Berkshire: Maidenhead Thicket & Few-flowered Leek


3 May 2013                                                OS 175: Reading & Windsor

Length: 1 hour.
 
We started from the car-park by the northern arm of Maidenhead Thicket (National Trust) at SU855816.  Across the road was an open access field carpeted with cowslips Primula veris, one of the best cowslip meadows we have seen, thick with vigorous plants.  This is Pinkneys Green Common, managed by the National Trust.

Cowslips, Pinkneys Green Common

 Having drunk in this spectacle - which is likely to be full of more flowers in the summer - we walked NW through the thicket to the north end and then followed the west edge southwards.  The wood is largely of young trees with occasional mature beech.  Plants common here are red currant Ribes rubrum, ramsons Allium ursinum in large masses but still only in bud, wood anemone Anemone nemorosa, woodruff Galium odoratum, spindle Euonymus europaeus, gooseberry Ribes uva-crispa, bluebell Hyacinthoides non-scripta, lesser celandine Ficaria verna, sanicle Sanicula europaea and our target few-flowered garlic Allium paradoxum. 

Wood anemones, Maidenhead Thicket

Ramsons, Maidenhead Thicket

 The few-flowered garlic, which happened to be in peak condition on this date, was concentrated down the western edge, sometimes spilling out of the wood into the grassland.  This must be one of the best places to see this plant in all its glory.  Most plants consisted of a head of bulbils with several white papery bracts, from which emerged one or two slender stalks with single small white bell-shaped flowers - few-flowered indeed.
Few-flowered garlic flower-head

Dense patch of few-flowered garlic

Few-flowered garlic with cowslips just outside wood

Some plants of hybrid bluebell Hyacinthoides x massartiana near the car-park made us wonder about the origins of the flora in this wood.  The few-flowered garlic is certainly an introduction and can spread rapidly, ramsons is native but also occurs widely as a garden escape, and the same applies to many other plants here, such as red currant and gooseberry.  Others like sanicle and woodruff are almost certainly native.  However it got to be this way, it is still a great spectacle in spring.

 

Afterwards a brief drive took us to Burchetts Green SP840815 (walking there is awkward because of the intervening motorway).  Here an old American red oak Quercus rubra stands at the crossroads opposite the Crown pub.  It was just opening its bright yellow leaves at our visit.

Red oak, Burchetts Green

New leaves on red oak

 We walked up Hall Place Lane from the oak, leading to a path through playing fields to Hall Place College.  On the crest ahead stretches a line of limes Tilia x europaea with large bunches of mistletoe Viscum album, standing out dramatically against the sky.  They border the eastern road into Hall Place and were originally planted in the C17th, although many have been replaced since.  The usual bush of shoots at their base is kept cut, unusually revealing the trunk. 

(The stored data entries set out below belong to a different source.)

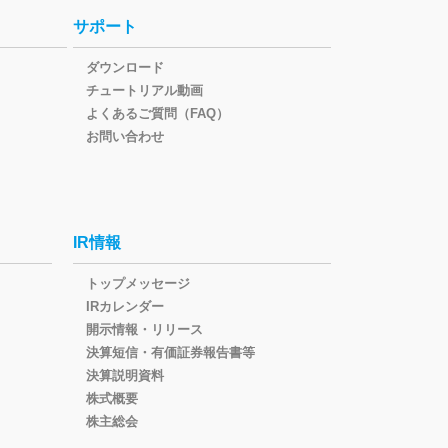
サポート
ダウンロード
チュートリアル動画
よくあるご質問（FAQ）
お問い合わせ
IR情報
トップメッセージ
IRカレンダー
開示情報・リリース
決算短信・有価証券報告書等
決算説明資料
株式概要
株主総会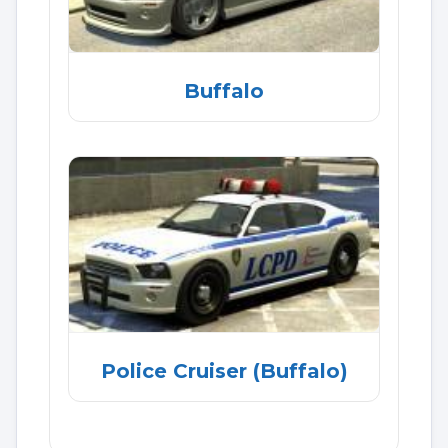
Buffalo
Police Cruiser (Buffalo)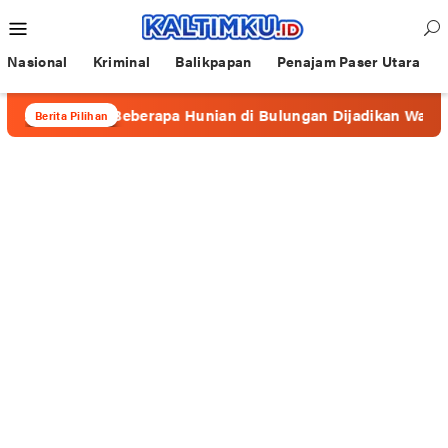
Loncat
Menu
ke
Mobile
konten
Nasional
Kriminal
Balikpapan
Penajam Paser Utara
afe”, Beberapa Hunian di Bulungan Dijadikan Wadah Prostitus
Berita Pilihan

Hall Place limes from south
 
Mistletoe

The former mansion is now a further education facility teaching a huge range of work skills from farming to hairdressing to dog-handling and the park makes a very pleasant milieu.  A range of daffodils has been planted along the road verges.  We did not stop to identify most, but we were struck by the cultivar 'High Society', which has a trumpet which is pink, white, yellow, then green inside.